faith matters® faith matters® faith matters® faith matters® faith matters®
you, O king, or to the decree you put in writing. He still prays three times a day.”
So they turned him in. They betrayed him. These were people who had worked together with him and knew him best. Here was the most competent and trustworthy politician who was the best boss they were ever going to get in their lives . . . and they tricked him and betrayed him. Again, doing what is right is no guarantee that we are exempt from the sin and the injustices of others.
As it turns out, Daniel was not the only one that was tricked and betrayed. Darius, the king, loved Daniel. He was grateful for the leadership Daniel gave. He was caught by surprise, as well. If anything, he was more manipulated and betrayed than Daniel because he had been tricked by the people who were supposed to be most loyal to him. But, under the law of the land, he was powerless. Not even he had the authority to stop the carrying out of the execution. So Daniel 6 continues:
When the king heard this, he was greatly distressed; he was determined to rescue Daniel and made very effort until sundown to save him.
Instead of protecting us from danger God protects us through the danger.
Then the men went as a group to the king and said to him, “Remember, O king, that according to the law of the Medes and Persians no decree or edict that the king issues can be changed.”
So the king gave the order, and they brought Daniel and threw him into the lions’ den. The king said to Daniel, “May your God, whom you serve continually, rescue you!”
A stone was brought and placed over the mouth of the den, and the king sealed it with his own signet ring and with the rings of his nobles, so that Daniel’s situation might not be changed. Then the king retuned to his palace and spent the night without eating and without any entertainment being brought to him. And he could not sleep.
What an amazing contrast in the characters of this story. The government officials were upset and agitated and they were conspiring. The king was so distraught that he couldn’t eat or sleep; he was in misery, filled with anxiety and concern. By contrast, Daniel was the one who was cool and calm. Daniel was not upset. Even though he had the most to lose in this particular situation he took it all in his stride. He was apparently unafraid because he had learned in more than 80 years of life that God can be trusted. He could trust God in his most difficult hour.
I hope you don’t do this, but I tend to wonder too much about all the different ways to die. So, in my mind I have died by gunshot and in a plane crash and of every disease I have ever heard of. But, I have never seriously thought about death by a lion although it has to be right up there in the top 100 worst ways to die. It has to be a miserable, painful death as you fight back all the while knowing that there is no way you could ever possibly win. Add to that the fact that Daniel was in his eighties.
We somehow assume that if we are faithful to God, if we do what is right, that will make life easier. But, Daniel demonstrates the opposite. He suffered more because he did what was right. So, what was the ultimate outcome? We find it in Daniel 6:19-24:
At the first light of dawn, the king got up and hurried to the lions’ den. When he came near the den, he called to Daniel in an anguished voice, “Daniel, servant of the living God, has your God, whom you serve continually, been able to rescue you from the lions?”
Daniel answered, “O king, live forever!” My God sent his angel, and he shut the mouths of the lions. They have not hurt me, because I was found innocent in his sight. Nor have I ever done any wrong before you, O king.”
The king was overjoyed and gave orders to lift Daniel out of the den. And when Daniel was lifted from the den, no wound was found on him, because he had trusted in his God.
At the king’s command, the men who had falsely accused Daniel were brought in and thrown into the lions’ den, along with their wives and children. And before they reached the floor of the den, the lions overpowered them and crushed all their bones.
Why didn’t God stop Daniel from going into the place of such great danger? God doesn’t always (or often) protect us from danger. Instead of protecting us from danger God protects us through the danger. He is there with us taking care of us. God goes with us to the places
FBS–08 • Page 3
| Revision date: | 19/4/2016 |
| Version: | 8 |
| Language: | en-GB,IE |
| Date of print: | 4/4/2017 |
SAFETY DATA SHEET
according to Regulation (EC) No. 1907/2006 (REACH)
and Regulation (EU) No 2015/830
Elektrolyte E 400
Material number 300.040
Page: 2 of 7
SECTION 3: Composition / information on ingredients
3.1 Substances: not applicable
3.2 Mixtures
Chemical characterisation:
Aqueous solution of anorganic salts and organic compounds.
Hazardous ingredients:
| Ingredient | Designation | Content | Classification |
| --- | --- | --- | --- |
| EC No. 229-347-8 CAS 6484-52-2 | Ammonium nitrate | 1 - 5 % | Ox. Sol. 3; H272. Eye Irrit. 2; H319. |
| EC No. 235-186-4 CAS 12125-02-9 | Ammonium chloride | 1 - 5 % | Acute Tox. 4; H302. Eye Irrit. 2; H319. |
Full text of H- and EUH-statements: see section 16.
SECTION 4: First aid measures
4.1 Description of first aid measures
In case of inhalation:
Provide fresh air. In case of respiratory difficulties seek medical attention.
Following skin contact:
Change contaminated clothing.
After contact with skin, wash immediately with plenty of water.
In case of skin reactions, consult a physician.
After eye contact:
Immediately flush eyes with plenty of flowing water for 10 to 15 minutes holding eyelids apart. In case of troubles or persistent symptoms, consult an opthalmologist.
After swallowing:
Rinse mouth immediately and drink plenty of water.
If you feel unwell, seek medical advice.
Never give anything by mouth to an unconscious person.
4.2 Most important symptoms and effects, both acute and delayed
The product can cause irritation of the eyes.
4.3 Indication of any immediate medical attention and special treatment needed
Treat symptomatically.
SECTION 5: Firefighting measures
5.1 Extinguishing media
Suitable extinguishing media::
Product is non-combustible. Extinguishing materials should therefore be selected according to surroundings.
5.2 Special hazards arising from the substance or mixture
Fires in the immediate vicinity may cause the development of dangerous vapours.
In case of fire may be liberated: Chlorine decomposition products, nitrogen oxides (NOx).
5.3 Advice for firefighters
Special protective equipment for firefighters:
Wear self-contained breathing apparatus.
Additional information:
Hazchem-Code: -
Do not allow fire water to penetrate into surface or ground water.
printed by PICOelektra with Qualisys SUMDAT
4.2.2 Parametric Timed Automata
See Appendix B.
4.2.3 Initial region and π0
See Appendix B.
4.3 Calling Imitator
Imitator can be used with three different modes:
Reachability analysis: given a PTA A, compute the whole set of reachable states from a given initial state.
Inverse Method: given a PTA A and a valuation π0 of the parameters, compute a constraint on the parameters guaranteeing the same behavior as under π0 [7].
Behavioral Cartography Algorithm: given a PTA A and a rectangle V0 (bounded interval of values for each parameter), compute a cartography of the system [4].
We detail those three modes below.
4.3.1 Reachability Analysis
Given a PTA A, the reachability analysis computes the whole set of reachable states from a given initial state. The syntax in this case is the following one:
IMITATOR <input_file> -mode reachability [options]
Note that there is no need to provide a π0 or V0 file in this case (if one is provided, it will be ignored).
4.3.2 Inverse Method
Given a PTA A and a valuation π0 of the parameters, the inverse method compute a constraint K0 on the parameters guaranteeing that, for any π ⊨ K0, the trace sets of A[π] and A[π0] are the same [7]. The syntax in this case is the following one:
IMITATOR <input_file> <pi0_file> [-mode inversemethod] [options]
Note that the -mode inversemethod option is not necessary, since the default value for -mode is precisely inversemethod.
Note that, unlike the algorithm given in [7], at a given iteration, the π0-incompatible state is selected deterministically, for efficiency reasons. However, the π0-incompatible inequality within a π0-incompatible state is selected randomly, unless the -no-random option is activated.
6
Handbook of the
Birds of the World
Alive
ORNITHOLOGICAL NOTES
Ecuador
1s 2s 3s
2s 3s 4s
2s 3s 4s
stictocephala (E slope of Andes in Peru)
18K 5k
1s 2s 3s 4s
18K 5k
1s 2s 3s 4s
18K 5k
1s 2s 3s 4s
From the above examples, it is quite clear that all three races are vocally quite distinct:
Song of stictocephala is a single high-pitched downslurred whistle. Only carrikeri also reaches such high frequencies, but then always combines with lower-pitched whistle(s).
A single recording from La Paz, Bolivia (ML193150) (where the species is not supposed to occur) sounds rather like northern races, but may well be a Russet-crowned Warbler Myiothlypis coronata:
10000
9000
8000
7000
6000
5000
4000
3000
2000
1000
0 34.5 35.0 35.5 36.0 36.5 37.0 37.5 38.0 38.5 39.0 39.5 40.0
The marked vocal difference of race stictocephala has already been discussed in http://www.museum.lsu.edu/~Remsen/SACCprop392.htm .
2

--- --- ---

### YOUR OBJECTIVE
Every word of every entry must be returned as it appears.

### SOLVED EXERCISE
faith matters® faith matters® faith matters® faith matters® faith matters®
you, O king, or to the decree you put in writing. He still prays three times a day.”
So they turned him in. They betrayed him. These were people who had worked together with him and knew him best. Here was the most competent and trustworthy politician who was the best boss they were ever going to get in their lives . . . and they tricked him and betrayed him. Again, doing what is right is no guarantee that we are exempt from the sin and the injustices of others.
As it turns out, Daniel was not the only one that was tricked and betrayed. Darius, the king, loved Daniel. He was grateful for the leadership Daniel gave. He was caught by surprise, as well. If anything, he was more manipulated and betrayed than Daniel because he had been tricked by the people who were supposed to be most loyal to him. But, under the law of the land, he was powerless. Not even he had the authority to stop the carrying out of the execution. So Daniel 6 continues:
When the king heard this, he was greatly distressed; he was determined to rescue Daniel and made very effort until sundown to save him.
Instead of protecting us from danger God protects us through the danger.
Then the men went as a group to the king and said to him, “Remember, O king, that according to the law of the Medes and Persians no decree or edict that the king issues can be changed.”
So the king gave the order, and they brought Daniel and threw him into the lions’ den. The king said to Daniel, “May your God, whom you serve continually, rescue you!”
A stone was brought and placed over the mouth of the den, and the king sealed it with his own signet ring and with the rings of his nobles, so that Daniel’s situation might not be changed. Then the king retuned to his palace and spent the night without eating and without any entertainment being brought to him. And he could not sleep.
What an amazing contrast in the characters of this story. The government officials were upset and agitated and they were conspiring. The king was so distraught that he couldn’t eat or sleep; he was in misery, filled with anxiety and concern. By contrast, Daniel was the one who was cool and calm. Daniel was not upset. Even though he had the most to lose in this particular situation he took it all in his stride. He was apparently unafraid because he had learned in more than 80 years of life that God can be trusted. He could trust God in his most difficult hour.
I hope you don’t do this, but I tend to wonder too much about all the different ways to die. So, in my mind I have died by gunshot and in a plane crash and of every disease I have ever heard of. But, I have never seriously thought about death by a lion although it has to be right up there in the top 100 worst ways to die. It has to be a miserable, painful death as you fight back all the while knowing that there is no way you could ever possibly win. Add to that the fact that Daniel was in his eighties.
We somehow assume that if we are faithful to God, if we do what is right, that will make life easier. But, Daniel demonstrates the opposite. He suffered more because he did what was right. So, what was the ultimate outcome? We find it in Daniel 6:19-24:
At the first light of dawn, the king got up and hurried to the lions’ den. When he came near the den, he called to Daniel in an anguished voice, “Daniel, servant of the living God, has your God, whom you serve continually, been able to rescue you from the lions?”
Daniel answered, “O king, live forever!” My God sent his angel, and he shut the mouths of the lions. They have not hurt me, because I was found innocent in his sight. Nor have I ever done any wrong before you, O king.”
The king was overjoyed and gave orders to lift Daniel out of the den. And when Daniel was lifted from the den, no wound was found on him, because he had trusted in his God.
At the king’s command, the men who had falsely accused Daniel were brought in and thrown into the lions’ den, along with their wives and children. And before they reached the floor of the den, the lions overpowered them and crushed all their bones.
Why didn’t God stop Daniel from going into the place of such great danger? God doesn’t always (or often) protect us from danger. Instead of protecting us from danger God protects us through the danger. He is there with us taking care of us. God goes with us to the places
FBS–08 • Page 3
| Revision date: | 19/4/2016 |
| Version: | 8 |
| Language: | en-GB,IE |
| Date of print: | 4/4/2017 |
SAFETY DATA SHEET
according to Regulation (EC) No. 1907/2006 (REACH)
and Regulation (EU) No 2015/830
Elektrolyte E 400
Material number 300.040
Page: 2 of 7
SECTION 3: Composition / information on ingredients
3.1 Substances: not applicable
3.2 Mixtures
Chemical characterisation:
Aqueous solution of anorganic salts and organic compounds.
Hazardous ingredients:
| Ingredient | Designation | Content | Classification |
| --- | --- | --- | --- |
| EC No. 229-347-8 CAS 6484-52-2 | Ammonium nitrate | 1 - 5 % | Ox. Sol. 3; H272. Eye Irrit. 2; H319. |
| EC No. 235-186-4 CAS 12125-02-9 | Ammonium chloride | 1 - 5 % | Acute Tox. 4; H302. Eye Irrit. 2; H319. |
Full text of H- and EUH-statements: see section 16.
SECTION 4: First aid measures
4.1 Description of first aid measures
In case of inhalation:
Provide fresh air. In case of respiratory difficulties seek medical attention.
Following skin contact:
Change contaminated clothing.
After contact with skin, wash immediately with plenty of water.
In case of skin reactions, consult a physician.
After eye contact:
Immediately flush eyes with plenty of flowing water for 10 to 15 minutes holding eyelids apart. In case of troubles or persistent symptoms, consult an opthalmologist.
After swallowing:
Rinse mouth immediately and drink plenty of water.
If you feel unwell, seek medical advice.
Never give anything by mouth to an unconscious person.
4.2 Most important symptoms and effects, both acute and delayed
The product can cause irritation of the eyes.
4.3 Indication of any immediate medical attention and special treatment needed
Treat symptomatically.
SECTION 5: Firefighting measures
5.1 Extinguishing media
Suitable extinguishing media::
Product is non-combustible. Extinguishing materials should therefore be selected according to surroundings.
5.2 Special hazards arising from the substance or mixture
Fires in the immediate vicinity may cause the development of dangerous vapours.
In case of fire may be liberated: Chlorine decomposition products, nitrogen oxides (NOx).
5.3 Advice for firefighters
Special protective equipment for firefighters:
Wear self-contained breathing apparatus.
Additional information:
Hazchem-Code: -
Do not allow fire water to penetrate into surface or ground water.
printed by PICOelektra with Qualisys SUMDAT
4.2.2 Parametric Timed Automata
See Appendix B.
4.2.3 Initial region and π0
See Appendix B.
4.3 Calling Imitator
Imitator can be used with three different modes:
Reachability analysis: given a PTA A, compute the whole set of reachable states from a given initial state.
Inverse Method: given a PTA A and a valuation π0 of the parameters, compute a constraint on the parameters guaranteeing the same behavior as under π0 [7].
Behavioral Cartography Algorithm: given a PTA A and a rectangle V0 (bounded interval of values for each parameter), compute a cartography of the system [4].
We detail those three modes below.
4.3.1 Reachability Analysis
Given a PTA A, the reachability analysis computes the whole set of reachable states from a given initial state. The syntax in this case is the following one:
IMITATOR <input_file> -mode reachability [options]
Note that there is no need to provide a π0 or V0 file in this case (if one is provided, it will be ignored).
4.3.2 Inverse Method
Given a PTA A and a valuation π0 of the parameters, the inverse method compute a constraint K0 on the parameters guaranteeing that, for any π ⊨ K0, the trace sets of A[π] and A[π0] are the same [7]. The syntax in this case is the following one:
IMITATOR <input_file> <pi0_file> [-mode inversemethod] [options]
Note that the -mode inversemethod option is not necessary, since the default value for -mode is precisely inversemethod.
Note that, unlike the algorithm given in [7], at a given iteration, the π0-incompatible state is selected deterministically, for efficiency reasons. However, the π0-incompatible inequality within a π0-incompatible state is selected randomly, unless the -no-random option is activated.
6
Handbook of the
Birds of the World
Alive
ORNITHOLOGICAL NOTES
Ecuador
1s 2s 3s
2s 3s 4s
2s 3s 4s
stictocephala (E slope of Andes in Peru)
18K 5k
1s 2s 3s 4s
18K 5k
1s 2s 3s 4s
18K 5k
1s 2s 3s 4s
From the above examples, it is quite clear that all three races are vocally quite distinct:
Song of stictocephala is a single high-pitched downslurred whistle. Only carrikeri also reaches such high frequencies, but then always combines with lower-pitched whistle(s).
A single recording from La Paz, Bolivia (ML193150) (where the species is not supposed to occur) sounds rather like northern races, but may well be a Russet-crowned Warbler Myiothlypis coronata:
10000
9000
8000
7000
6000
5000
4000
3000
2000
1000
0 34.5 35.0 35.5 36.0 36.5 37.0 37.5 38.0 38.5 39.0 39.5 40.0
The marked vocal difference of race stictocephala has already been discussed in http://www.museum.lsu.edu/~Remsen/SACCprop392.htm .
2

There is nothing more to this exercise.